Written problem A ->
List every proper name of a place in New Zealand that the photography blog posts below mention, apart from "New Zealand" itself and the writer's nicknames for places.

This is where we live now. A small beach community in Manawatu, New Zealand. Himi as I call it has a wonderful eclectic variety of proper beach baches and more conventional homes, and the largest sand dune in the Southern Hemisphere apparently.
The phrase, ‘a picture paints a thousand words’ is best applied here. Here is a collage of Himatangi Beach images. I love it here.
This is the road to my place, ok, it’s not the only road, but it is a road.
I was looking at my photography blog and realised I hadn’t put a post up for a while. I was also considering the rubbish weather we have had over the past few weeks. I seem to remember the sun coming out, and staying out all day one Saturday.
For no good reason I decided to create a new post about one of our most iconic mountains. I titled this ‘The Lonely Mountain’ because Mt Taranaki occupies a place all by itself, far from other mountains. There is a Maori legend you might like to look up about how Mt Taranaki got all the way over to where it is, so far from the other large Volcanoes in the North Island. Mt Taranaki is actually a live volcano but it’s last activity was in 1860. It’s a pleasingly symmetrical mountain.
So there you go. Epic Symmetrical live volcano, all by itself in Taranaki. Mt ‘Naki, as I like to call it, which is probably frowned upon by those who value pronouncing things properly, is mostly covered in cloud, so this lot took a while to accumulate. The mountain actually makes it’s own clouds. You’ll see that happening while you are driving around looking for a good place to take it’s picture.
I recently had to return to England over Christmas, I say had to, I was happy to go of course. It’s been over 3 years since I returned home to New Zealand from my 20 plus years living in England. I was interested to see how it would look as a visitor, rather than a resident. I took my camera. What England mostly looked like, was foggy, although we did have a sunny day, so that was nice. Images in no particular order.
So not the usual touristy shots perhaps. It’s actually quite hard to take a photo a bit different to what is obviously on offer and on a million postcards. My lingering impression of my revisit to England though was that I’m very pleased I live in New Zealand. It’s good to be home.
I’ve lived in Wellington for about 6 months now, it’s not the first time I’ve lived here. Last time I lived in Wellington in 1990, was for about 6 months. That’s not to suggest it’s time to leave though. Not a bit of it. Not yet anyway. A selection of random shots from around Wellington, not so much in Wellington, as around it.
So there you go. There’s much more to Wellington of course. But I’ve had enough of thinking up things to write in captions now. You could always visit and see for your self.
I spent a couple of days in Queenstown, for work. Lucky me. Much of the trip was inside but I was able to get out for a wander about. Fortunately you don’t have to walk far in Queenstown and surrounds to see the awesomeness. Herewith, a couple of snaps while I had a moment to take them. This can be a travel blog thing. For people who like to travel and read about travelling. I think it qualifies as a travel blog because I took photos of a tourist destination.
Queenstown, probably New Zealand’s most famous tourist destination. It’s nice there.
I’m going to try to create at least one blog post a month. I’ve been slack, well only in writing blog posts. I’ve been out and about an awful lot and taking a lot of photos. But have been neglecting this bit.
The big news is that I finally have my dream gear. Anyone who takes photography reasonably seriously will know that the right gear is important, they also like to have a lot of gear. The ability to ‘see’ a photograph is actually more important, all important. But you need the good gear to be as awesome as possible.

Written problem B ->
Copy out the rows of the data block below. Begin with its first row and end after the row that contains "Wuhan: 9:04 -> 9:08", including both.

A block of data ->
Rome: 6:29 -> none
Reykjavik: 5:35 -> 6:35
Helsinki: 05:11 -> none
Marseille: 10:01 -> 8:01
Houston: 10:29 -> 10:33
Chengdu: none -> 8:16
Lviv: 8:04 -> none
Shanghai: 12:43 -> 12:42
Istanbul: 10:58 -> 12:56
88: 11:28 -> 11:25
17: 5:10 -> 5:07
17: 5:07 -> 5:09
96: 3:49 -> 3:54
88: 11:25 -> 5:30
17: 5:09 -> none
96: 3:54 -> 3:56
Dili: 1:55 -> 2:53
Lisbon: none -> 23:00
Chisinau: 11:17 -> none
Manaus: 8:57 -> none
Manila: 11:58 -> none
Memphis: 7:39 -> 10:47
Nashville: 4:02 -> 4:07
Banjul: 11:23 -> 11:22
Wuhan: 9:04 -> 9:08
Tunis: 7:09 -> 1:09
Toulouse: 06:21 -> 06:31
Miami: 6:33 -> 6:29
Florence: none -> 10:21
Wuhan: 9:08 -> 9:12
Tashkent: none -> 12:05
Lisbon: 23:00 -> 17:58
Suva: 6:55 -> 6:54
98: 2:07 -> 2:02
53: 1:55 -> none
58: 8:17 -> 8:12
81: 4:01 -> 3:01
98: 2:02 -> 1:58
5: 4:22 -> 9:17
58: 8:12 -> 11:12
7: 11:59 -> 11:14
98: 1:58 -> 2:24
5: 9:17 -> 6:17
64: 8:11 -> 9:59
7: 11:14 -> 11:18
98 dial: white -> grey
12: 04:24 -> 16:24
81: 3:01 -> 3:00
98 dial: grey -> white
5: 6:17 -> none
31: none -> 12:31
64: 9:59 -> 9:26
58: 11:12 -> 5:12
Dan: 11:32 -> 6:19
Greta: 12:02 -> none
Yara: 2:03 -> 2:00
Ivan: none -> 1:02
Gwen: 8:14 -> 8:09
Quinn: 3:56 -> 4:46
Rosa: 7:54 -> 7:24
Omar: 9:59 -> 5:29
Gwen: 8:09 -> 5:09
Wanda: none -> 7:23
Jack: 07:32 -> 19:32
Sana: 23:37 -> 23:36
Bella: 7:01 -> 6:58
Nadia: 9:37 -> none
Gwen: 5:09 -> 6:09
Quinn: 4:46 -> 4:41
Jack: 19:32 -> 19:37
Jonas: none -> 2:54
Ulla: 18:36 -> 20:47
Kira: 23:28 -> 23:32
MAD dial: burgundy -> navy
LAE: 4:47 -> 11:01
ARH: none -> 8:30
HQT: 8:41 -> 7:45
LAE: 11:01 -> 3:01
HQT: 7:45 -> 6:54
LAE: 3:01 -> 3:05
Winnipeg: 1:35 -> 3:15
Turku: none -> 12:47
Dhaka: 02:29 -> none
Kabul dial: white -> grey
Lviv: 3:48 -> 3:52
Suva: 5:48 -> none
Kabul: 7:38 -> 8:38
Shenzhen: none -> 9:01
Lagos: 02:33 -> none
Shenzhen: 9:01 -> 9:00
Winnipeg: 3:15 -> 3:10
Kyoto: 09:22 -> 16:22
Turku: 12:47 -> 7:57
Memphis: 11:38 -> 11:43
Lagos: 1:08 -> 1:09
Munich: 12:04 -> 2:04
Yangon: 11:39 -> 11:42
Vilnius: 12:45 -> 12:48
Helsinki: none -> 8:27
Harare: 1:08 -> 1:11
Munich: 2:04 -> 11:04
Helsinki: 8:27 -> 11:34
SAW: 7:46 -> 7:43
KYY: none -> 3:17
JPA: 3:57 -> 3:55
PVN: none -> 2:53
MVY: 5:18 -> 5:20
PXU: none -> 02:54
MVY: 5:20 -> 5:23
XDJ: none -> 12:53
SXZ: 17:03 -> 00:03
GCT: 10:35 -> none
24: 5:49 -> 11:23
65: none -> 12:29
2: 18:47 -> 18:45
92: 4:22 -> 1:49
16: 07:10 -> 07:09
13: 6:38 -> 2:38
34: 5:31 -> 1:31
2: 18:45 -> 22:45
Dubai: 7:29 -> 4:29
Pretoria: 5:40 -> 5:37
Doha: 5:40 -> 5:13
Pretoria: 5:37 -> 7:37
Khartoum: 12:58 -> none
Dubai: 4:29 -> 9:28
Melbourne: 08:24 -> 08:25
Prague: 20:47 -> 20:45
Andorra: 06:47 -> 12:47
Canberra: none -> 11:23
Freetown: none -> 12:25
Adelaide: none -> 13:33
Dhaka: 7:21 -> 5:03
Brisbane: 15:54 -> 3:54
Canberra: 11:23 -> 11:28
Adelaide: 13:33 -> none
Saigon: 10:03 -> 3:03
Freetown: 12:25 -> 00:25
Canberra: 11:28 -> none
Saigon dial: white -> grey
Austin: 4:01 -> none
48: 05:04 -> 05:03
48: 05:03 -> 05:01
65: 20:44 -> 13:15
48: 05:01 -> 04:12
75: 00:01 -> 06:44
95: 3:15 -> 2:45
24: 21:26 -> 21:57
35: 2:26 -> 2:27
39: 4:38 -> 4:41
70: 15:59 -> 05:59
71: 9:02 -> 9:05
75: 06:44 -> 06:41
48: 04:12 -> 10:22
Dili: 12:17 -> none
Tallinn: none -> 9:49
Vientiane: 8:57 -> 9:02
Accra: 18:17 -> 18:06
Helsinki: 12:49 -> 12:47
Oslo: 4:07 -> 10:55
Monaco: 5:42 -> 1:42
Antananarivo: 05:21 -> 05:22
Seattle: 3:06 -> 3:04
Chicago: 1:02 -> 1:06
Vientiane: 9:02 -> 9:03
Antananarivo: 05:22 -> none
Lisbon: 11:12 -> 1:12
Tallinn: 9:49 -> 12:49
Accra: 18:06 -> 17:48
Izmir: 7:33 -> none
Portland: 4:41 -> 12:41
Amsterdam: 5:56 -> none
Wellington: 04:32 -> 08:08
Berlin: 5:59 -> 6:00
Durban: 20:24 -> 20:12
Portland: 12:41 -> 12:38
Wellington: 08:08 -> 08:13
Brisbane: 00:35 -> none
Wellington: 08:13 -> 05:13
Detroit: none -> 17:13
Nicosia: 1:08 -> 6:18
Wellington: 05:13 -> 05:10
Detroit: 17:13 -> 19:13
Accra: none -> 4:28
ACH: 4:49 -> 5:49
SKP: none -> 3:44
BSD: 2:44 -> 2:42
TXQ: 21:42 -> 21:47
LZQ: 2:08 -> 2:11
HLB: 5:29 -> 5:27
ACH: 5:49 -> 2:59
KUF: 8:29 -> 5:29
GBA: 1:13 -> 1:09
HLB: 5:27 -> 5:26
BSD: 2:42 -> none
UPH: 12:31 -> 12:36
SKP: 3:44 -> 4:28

Task answer A ->
Manawatu, Himatangi Beach, Mt Taranaki, Taranaki, North Island, Wellington, Queenstown

Task answer B ->
Rome: 6:29 -> none
Reykjavik: 5:35 -> 6:35
Helsinki: 05:11 -> none
Marseille: 10:01 -> 8:01
Houston: 10:29 -> 10:33
Chengdu: none -> 8:16
Lviv: 8:04 -> none
Shanghai: 12:43 -> 12:42
Istanbul: 10:58 -> 12:56
88: 11:28 -> 11:25
17: 5:10 -> 5:07
17: 5:07 -> 5:09
96: 3:49 -> 3:54
88: 11:25 -> 5:30
17: 5:09 -> none
96: 3:54 -> 3:56
Dili: 1:55 -> 2:53
Lisbon: none -> 23:00
Chisinau: 11:17 -> none
Manaus: 8:57 -> none
Manila: 11:58 -> none
Memphis: 7:39 -> 10:47
Nashville: 4:02 -> 4:07
Banjul: 11:23 -> 11:22
Wuhan: 9:04 -> 9:08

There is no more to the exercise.